» **Anforderung 1**:
Bearbeiten Sie den Kommentar zur Bundeswehr, indem Sie die Passage von „Noch ist die“ bis einschließlich „Deutschlands neu definiert.“ erneut wiedergeben und darin „Weißbuch“ durch „Strategiepapier“ ersetzen.
» **Anforderung 2**:
Nennen Sie alle Bereiche der Armee, die laut dem Kommentar zur Bundeswehr auf die Rolle Deutschlands in einer veränderten Weltordnung hätten ausgerichtet werden sollen.

» **Ausgewählter Auszug**:
------------------------------------------------------------
Südwest Presse: Kommentar: Bundeswehr

Höchste Zeit

Noch ist die Bundeswehr weit davon entfernt, die jüngsten
Strukturreformen und Standortschließungen sowie die Aussetzung der
Wehrpflicht verdaut zu haben, da startet die Verteidigungsministerin
die Arbeit an einem neuen Weißbuch. Umgekehrt wäre eher ein Schuh
daraus geworden: Erst hätte sich die Bundesregierung Klarheit über
ihre sicherheitspolitischen Grundsätze, Ziele und Instrumente
verschaffen sollen, um dann Personalstärke, Organisation und
Ausrüstung der Armee auf die Rolle Deutschlands in einer veränderten
Weltordnung auszurichten. Nun warten aber die Krisen und Konflikte in
unserer näheren oder entfernteren Nachbarschaft nicht darauf, dass
die Koalition die Sicherheitsinteressen Deutschlands neu definiert.
------------------------------------------------------------
» **Extrahierte Daten**:

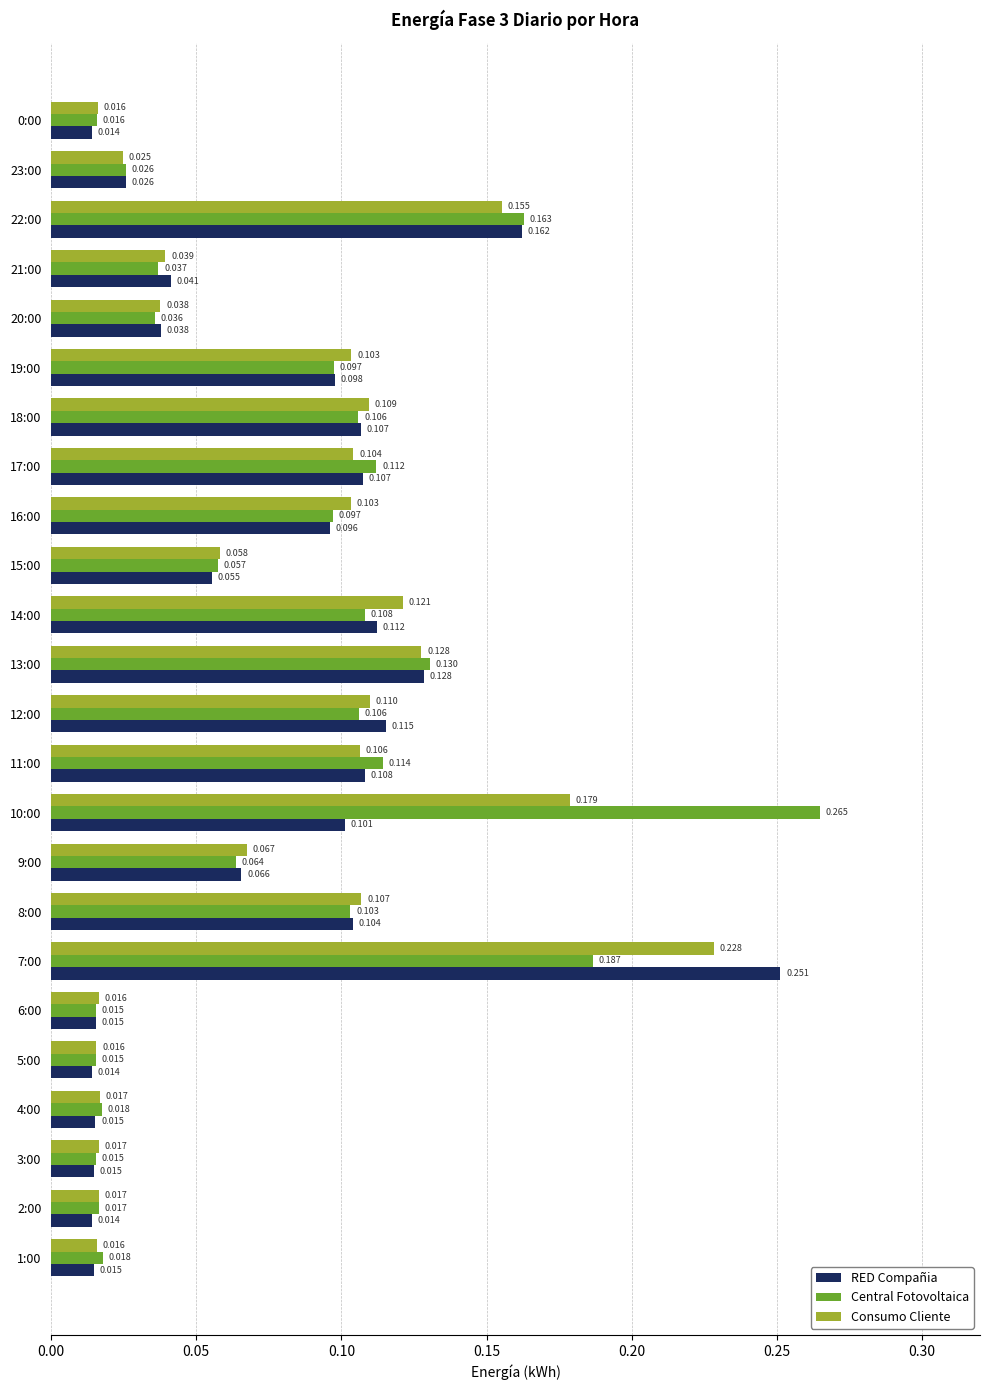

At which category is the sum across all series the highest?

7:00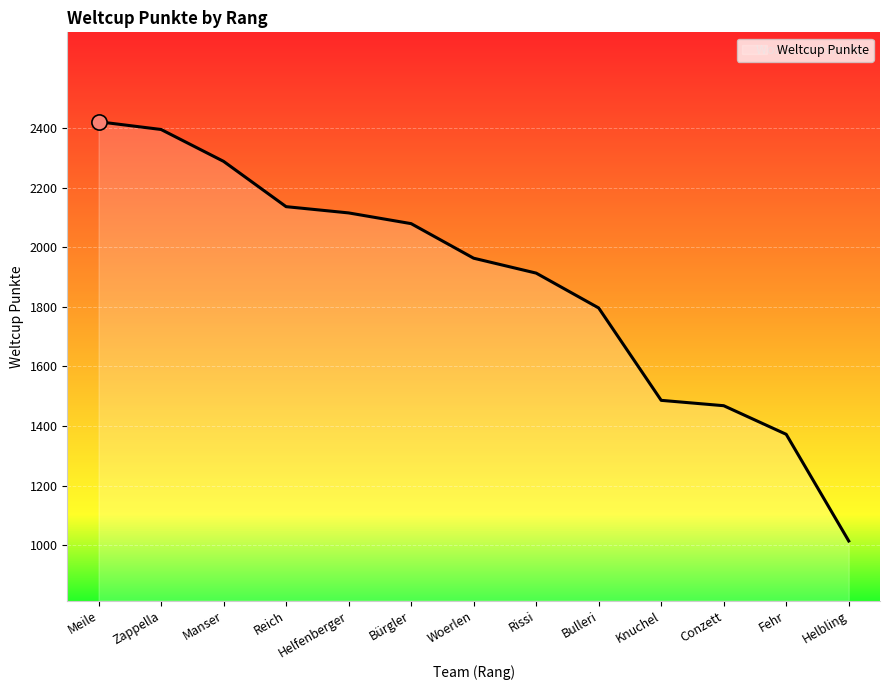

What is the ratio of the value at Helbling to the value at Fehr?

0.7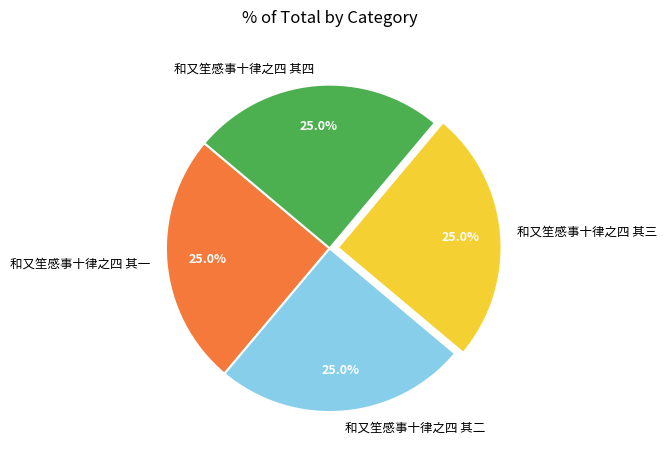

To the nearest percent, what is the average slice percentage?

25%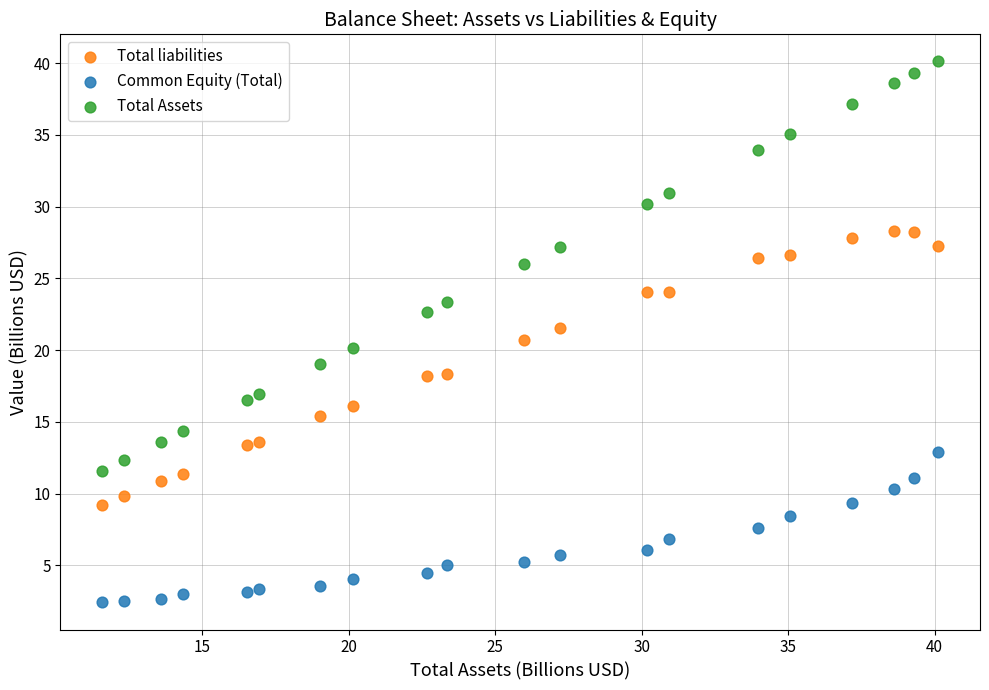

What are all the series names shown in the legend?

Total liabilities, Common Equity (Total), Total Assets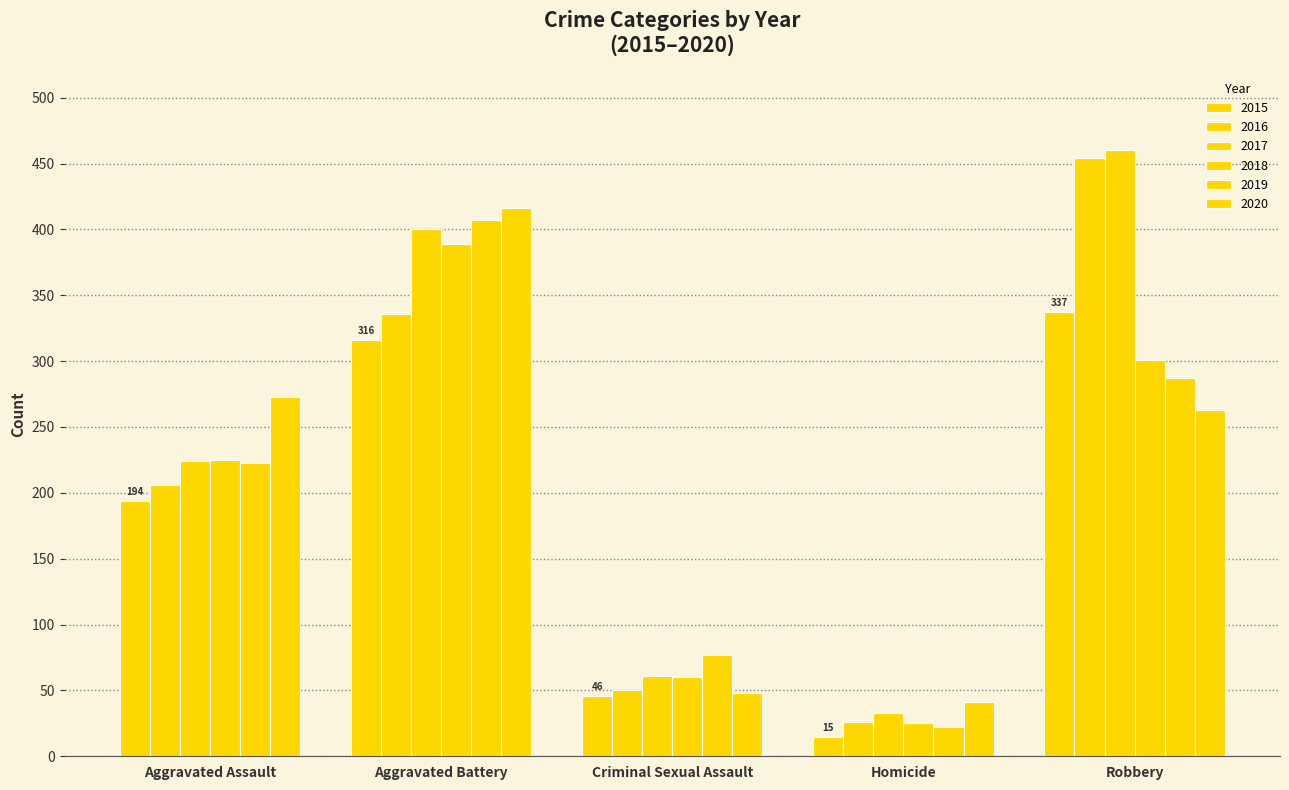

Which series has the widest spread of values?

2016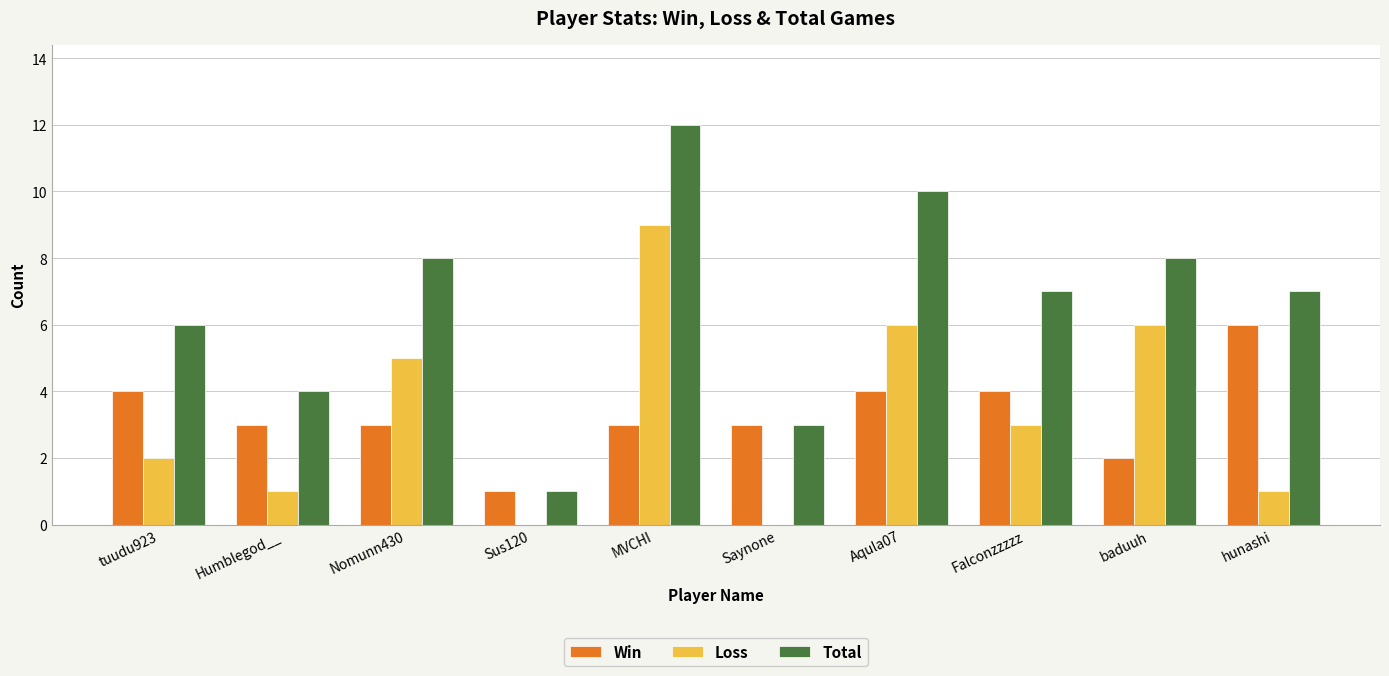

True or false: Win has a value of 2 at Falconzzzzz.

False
------------------------------------------------------------
» **Aufgabenergebnis 1**:
Noch ist die Bundeswehr weit davon entfernt, die jüngsten
Strukturreformen und Standortschließungen sowie die Aussetzung der
Wehrpflicht verdaut zu haben, da startet die Verteidigungsministerin
die Arbeit an einem neuen Strategiepapier. Umgekehrt wäre eher ein Schuh
daraus geworden: Erst hätte sich die Bundesregierung Klarheit über
ihre sicherheitspolitischen Grundsätze, Ziele und Instrumente
verschaffen sollen, um dann Personalstärke, Organisation und
Ausrüstung der Armee auf die Rolle Deutschlands in einer veränderten
Weltordnung auszurichten. Nun warten aber die Krisen und Konflikte in
unserer näheren oder entfernteren Nachbarschaft nicht darauf, dass
die Koalition die Sicherheitsinteressen Deutschlands neu definiert.

» **Aufgabenergebnis 2**:
Personalstärke, Organisation, Ausrüstung